Egypt has once again taken a step towards the furnace of bloody clashes!
The Muslim Brotherhood’s nomination of the engineer Khairat al-Shatar for president has brought the political situation as a whole in the country near to an explosion, which will (unfortunately) only end with clashes on the street.
The nomination, which was announced a few days ahead of the deadline, will lead to several complex outcomes in several directions, which can be summarized as follows:
1. The nomination of engineer al-Shatar will cause the votes within the Islamist current to fragment and be spread between the five main candidates: Dr. Mohammad Salim Al-Awa, Dr. Abdel Moneim Aboul Fotouh, Sheikh Hazem Salah Abu Ismail, Professor Bassem Khafaji and finally engineer al-Shatar.

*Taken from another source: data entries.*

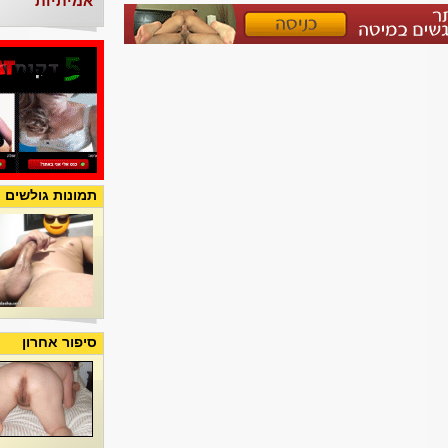
אמיתיות
תמונות גולשים
סיפור אחרון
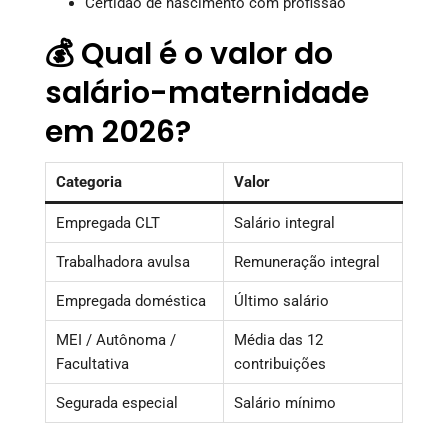
Certidão de nascimento com profissão
💰 Qual é o valor do
salário-maternidade
em 2026?
Categoria
Valor
Empregada CLT
Salário integral
Trabalhadora avulsa
Remuneração integral
Empregada doméstica
Último salário
MEI / Autônoma /
Média das 12
Facultativa
contribuições
Segurada especial
Salário mínimo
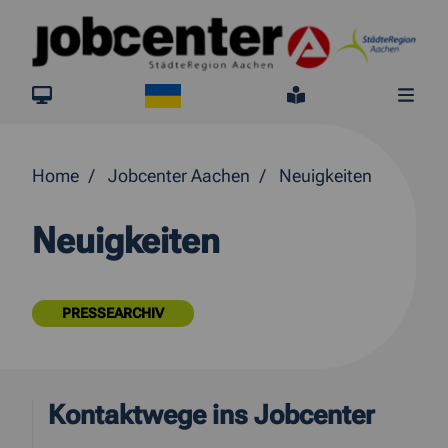
Springe direkt zum Inhalt
Ukraine
jobcenter.digital
Leichte Sprach
Me
Home
Jobcenter Aachen
Neuigkeiten
Neuigkeiten
PRESSEARCHIV
Kontaktwege ins Jobcenter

2. The nomination also declares a direct overt clash with the Supreme Council of the Armed Forces (SCAF), which continued to believe the Brotherhood’s promise that it would not nominate a candidate to run for the presidency.
3. It will have a negative impact upon the cohesion between the Muslim Brotherhood elite and their support base, especially among the youth who consider Dr. Aboul Fotouh to be a model.

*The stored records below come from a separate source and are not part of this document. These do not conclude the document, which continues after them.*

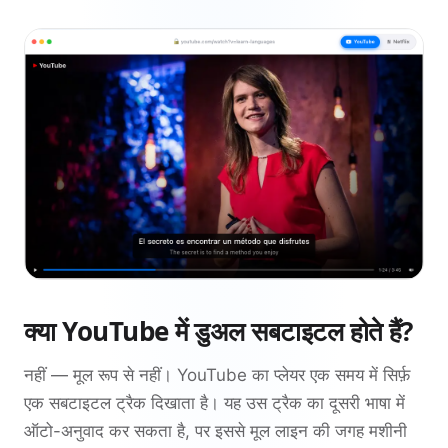
क्या YouTube में डुअल सबटाइटल होते हैं?
नहीं — मूल रूप से नहीं। YouTube का प्लेयर एक समय में सिर्फ़
एक सबटाइटल ट्रैक दिखाता है। यह उस ट्रैक का दूसरी भाषा में
ऑटो-अनुवाद कर सकता है, पर इससे मूल लाइन की जगह मशीनी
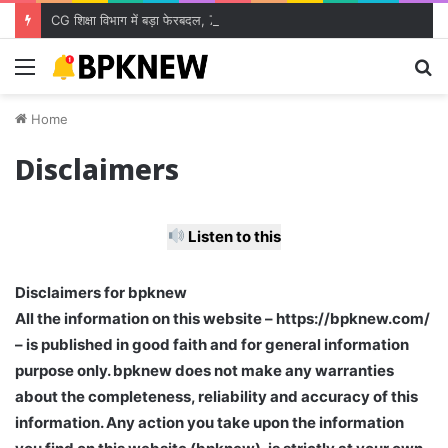
CG शिक्षा विभाग में बड़ा फेरबदल, 700 शिक्षकों के तबादले; जारी हुई ट्रांसफर लिस्ट
Menu
S
fo
Home
Disclaimers
Listen to this
Disclaimers for bpknew
All the information on this website – https://bpknew.com/
– is published in good faith and for general information
purpose only. bpknew does not make any warranties
about the completeness, reliability and accuracy of this
information. Any action you take upon the information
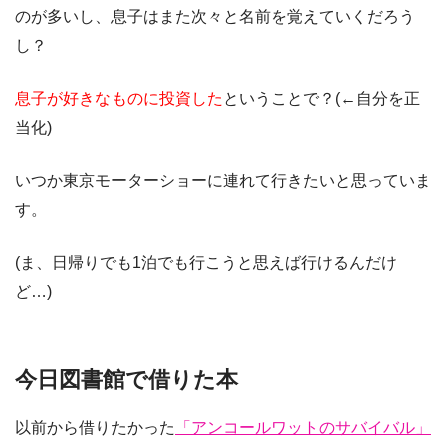
のが多いし、息子はまた次々と名前を覚えていくだろう
し？
息子が好きなものに投資した
ということで？(←自分を正
当化)
いつか東京モーターショーに連れて行きたいと思っていま
す。
(ま、日帰りでも1泊でも行こうと思えば行けるんだけ
ど…)
今日図書館で借りた本
以前から借りたかった
「アンコールワットのサバイバル」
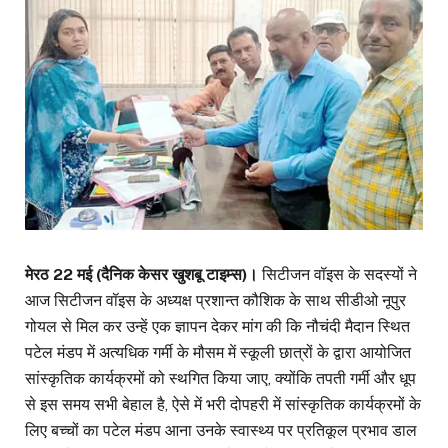
मेरठ 22 मई (दैनिक केसर खुशबू टाइम्स)।
सिटीजन वॉइस के सदस्यों ने
आज सिटीजन वॉइस के अध्यक्ष प्रशान्त कौशिक के साथ सीडीओ नूपुर
गोयल से मिल कर उन्हें एक ज्ञापन देकर मांग की कि नौचंदी मैदान स्थित
पटेल मंडप में अत्यधिक गर्मी के मौसम में स्कूली छात्रों के द्वारा आयोजित
सांस्कृतिक कार्यक्रमों को स्थगित किया जाए, क्योंकि तपती गर्मी और धूप
से इस समय सभी बेहाल है, ऐसे में भरी दोपहरी में सांस्कृतिक कार्यक्रमों के
लिए बच्चों का पटेल मंडप आना उनके स्वास्थ्य पर प्रतिकूल प्रभाव डाल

4. SCAF is now under pressure to respond to the “Brotherhood’s act” with a counter measure, either constitutionally in the courts, or by putting forward a last-minute candidate from the military establishment.
Engineer Khairat al-Shatar comes from Alexandria, the stronghold of the Muslim Brotherhood and Salafist currents, and he is the “commercial and financial mastermind behind the Brotherhood”, whilst Dr. Aboul Fotouh [before being forced out of the group] represented an enlightened trend of political openness.

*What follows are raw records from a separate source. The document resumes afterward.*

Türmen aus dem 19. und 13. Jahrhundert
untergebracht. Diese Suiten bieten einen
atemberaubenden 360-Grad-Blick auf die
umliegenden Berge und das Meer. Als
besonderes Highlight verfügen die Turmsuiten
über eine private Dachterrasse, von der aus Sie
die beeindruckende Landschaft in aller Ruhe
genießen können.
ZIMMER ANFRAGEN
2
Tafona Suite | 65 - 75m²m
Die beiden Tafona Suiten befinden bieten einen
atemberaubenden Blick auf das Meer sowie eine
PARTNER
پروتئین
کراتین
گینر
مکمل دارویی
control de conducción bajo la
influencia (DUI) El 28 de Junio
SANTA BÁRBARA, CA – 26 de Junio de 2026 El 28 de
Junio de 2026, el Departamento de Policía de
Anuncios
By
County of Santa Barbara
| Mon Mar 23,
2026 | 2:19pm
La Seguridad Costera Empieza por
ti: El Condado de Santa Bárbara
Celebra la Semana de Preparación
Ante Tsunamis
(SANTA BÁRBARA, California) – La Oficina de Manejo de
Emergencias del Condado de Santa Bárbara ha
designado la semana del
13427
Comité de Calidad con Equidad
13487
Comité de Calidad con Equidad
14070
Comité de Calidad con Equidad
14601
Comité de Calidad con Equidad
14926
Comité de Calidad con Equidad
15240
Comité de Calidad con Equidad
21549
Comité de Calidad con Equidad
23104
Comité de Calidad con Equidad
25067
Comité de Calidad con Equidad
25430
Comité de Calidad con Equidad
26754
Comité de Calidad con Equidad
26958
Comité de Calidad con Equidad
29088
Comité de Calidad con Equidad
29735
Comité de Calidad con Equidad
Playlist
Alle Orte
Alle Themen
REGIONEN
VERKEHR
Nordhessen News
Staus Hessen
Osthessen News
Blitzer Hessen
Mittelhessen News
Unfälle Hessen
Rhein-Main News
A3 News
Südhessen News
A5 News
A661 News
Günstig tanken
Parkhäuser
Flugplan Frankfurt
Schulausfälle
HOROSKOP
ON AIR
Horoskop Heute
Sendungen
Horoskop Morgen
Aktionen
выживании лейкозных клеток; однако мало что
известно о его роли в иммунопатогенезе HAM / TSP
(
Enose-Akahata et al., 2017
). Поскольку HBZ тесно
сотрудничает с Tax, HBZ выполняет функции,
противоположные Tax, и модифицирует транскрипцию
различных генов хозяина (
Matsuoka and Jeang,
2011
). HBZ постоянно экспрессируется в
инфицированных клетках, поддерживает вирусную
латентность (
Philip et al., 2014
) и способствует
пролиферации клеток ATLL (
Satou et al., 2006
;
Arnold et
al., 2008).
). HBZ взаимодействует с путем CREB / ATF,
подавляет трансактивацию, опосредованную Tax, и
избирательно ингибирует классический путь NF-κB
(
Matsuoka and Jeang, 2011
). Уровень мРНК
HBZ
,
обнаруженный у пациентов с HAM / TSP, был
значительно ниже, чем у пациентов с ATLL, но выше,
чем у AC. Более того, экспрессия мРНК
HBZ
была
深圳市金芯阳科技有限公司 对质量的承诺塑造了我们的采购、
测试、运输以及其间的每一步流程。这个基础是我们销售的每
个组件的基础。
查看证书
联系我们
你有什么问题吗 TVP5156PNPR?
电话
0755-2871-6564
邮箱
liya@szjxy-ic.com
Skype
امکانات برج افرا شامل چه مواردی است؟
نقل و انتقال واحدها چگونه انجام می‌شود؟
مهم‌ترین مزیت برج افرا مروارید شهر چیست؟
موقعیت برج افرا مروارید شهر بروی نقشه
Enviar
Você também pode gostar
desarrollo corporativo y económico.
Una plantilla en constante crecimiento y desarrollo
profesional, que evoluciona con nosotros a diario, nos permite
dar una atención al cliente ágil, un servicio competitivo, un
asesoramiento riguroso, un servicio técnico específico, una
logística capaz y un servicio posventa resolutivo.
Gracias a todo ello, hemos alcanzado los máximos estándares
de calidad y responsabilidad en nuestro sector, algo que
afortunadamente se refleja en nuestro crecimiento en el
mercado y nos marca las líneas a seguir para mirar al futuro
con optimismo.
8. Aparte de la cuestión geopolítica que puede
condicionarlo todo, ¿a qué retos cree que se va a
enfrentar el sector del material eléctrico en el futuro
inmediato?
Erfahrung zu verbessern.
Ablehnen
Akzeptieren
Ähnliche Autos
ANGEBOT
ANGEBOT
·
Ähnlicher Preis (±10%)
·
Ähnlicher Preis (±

From here, a division is expected to occur within the Brotherhood’s support base, particularly among the youth who strongly participated in the 25 January Revolution, in confrontation with the Brotherhood’s founding fathers, who subscribe to the principle of blind obedience to the General Guide, the office of the Guide, and the Brotherhood’s Shura Council.
Of course, the Salafist movement, represented by Sheikh Hazem Salah Abu Ismail, will be the most affected by al-Shatar’s nomination.
In the coming days, and I mean the days before the end of the deadline to put forward presidential nominations on 8 April, we will see political clashes and unexpected surprises, as well as new alliances and divisions threatening more chaos on the political scene.
The current situation will become clear within a matter of hours or days when we gauge the reaction of SCAF, which since the start of the revolution has been counting on a state of truce and harmony with the Brotherhood.